If you shift your gaze up towards the skies in downtown Utica, you just might catch a fascinating glimpse of the local Peregrine Falcons Astrid and Ares. They chose Utica as their home, and reside in a nest box on the 15th floor of the Adirondack Bank. I spoke to Deborah Saltis, co-founder of the Utica Peregrine Falcon Project, about the beginnings of the Peregrine Project and anecdotes on the falcons Astrid and Ares.

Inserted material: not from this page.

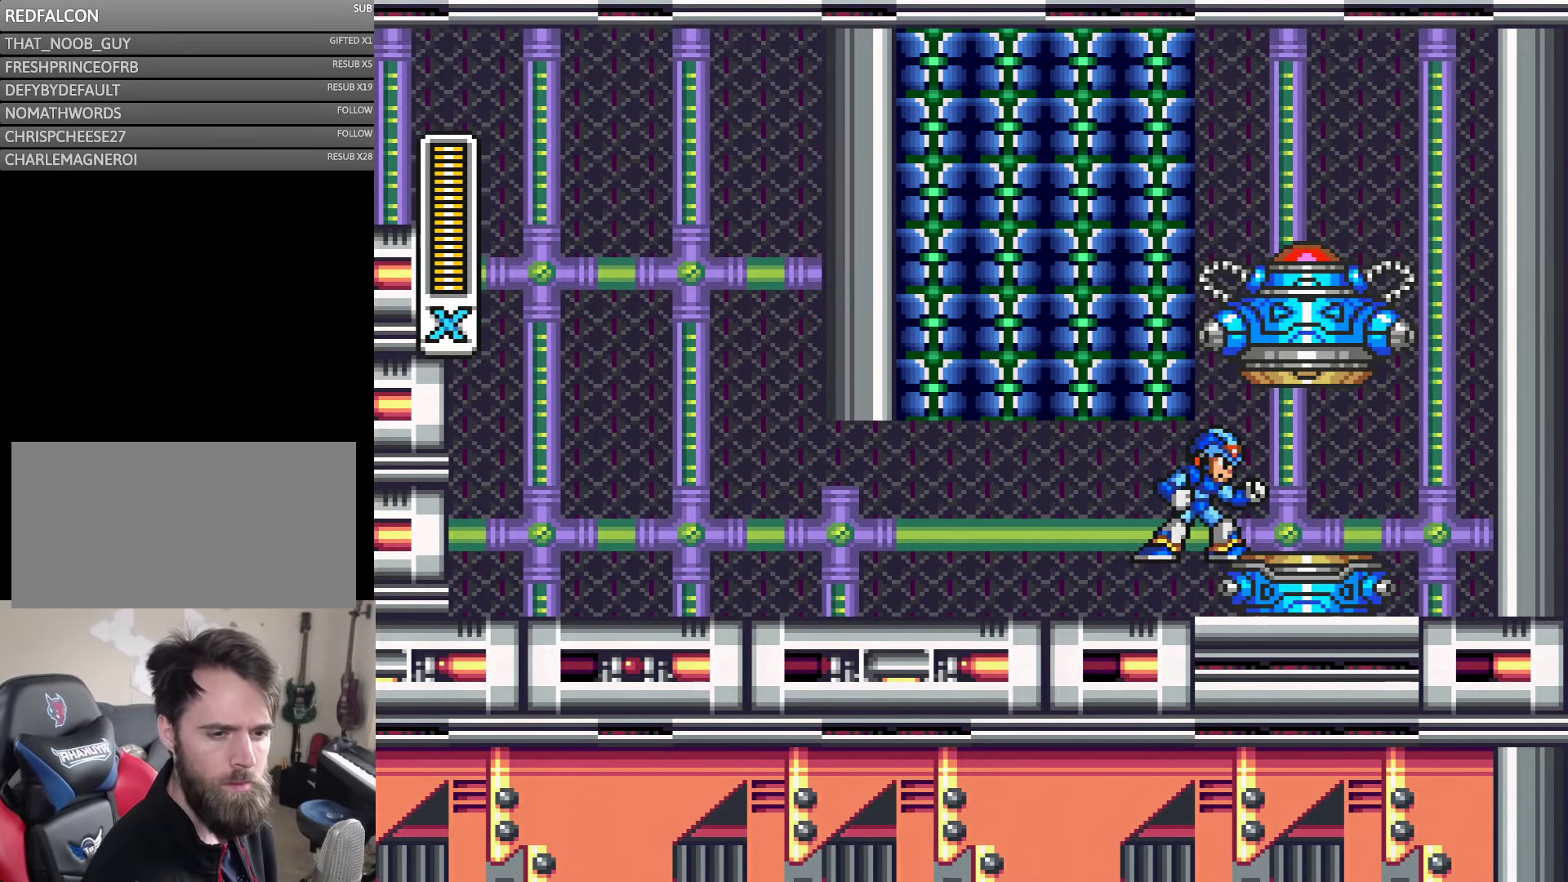
Gameplay with a controller (Nintendo layout); each line is a JSON object with the inputs held at the frame after it. "events" lists button and stick changes between this image and that frame as [ms after this image, input, new state], when the widget could be followed in between. Not read: L3 R3.
{"buttons": [], "events": []}
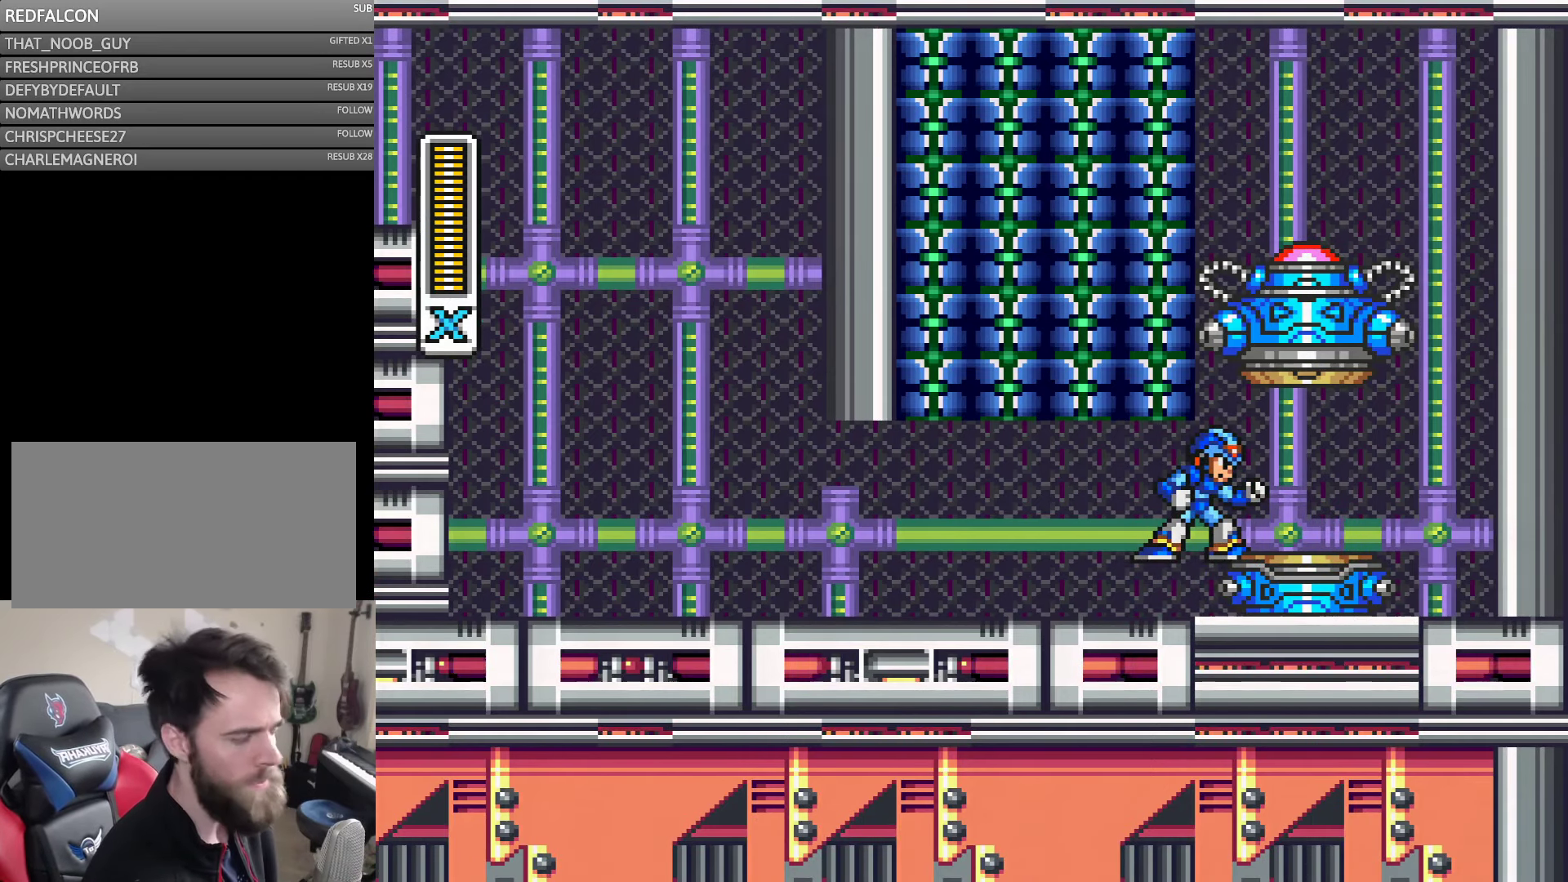
{"buttons": ["Y", "DPAD_LEFT"], "events": [[283, "DPAD_LEFT", "down"], [450, "Y", "down"]]}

The project began 6-7 years ago, when Deborah Saltis was approached by Matt Perry. Initially she was in disbelief that Peregrine Falcons were really here in Utica before coming around to the idea and recalls, “I started to just look in the sky when I would go out and oh- that might be a- well that’s different? That’s not a pigeon?”. Matt Perry had been following falcons in Utica and noticed the Peregrines did not have a nest site yet, so he decided along with the Kirkland Bird Club to get involved and build a nest box. The nest box ended up being constructed right outside Deborah’s then office window, which is now a file room. Online you can find their nesting area being streamed by 6 cameras and frequent blog updates on the lives of Astrid and Ares at www.Big-Green.net/falcon.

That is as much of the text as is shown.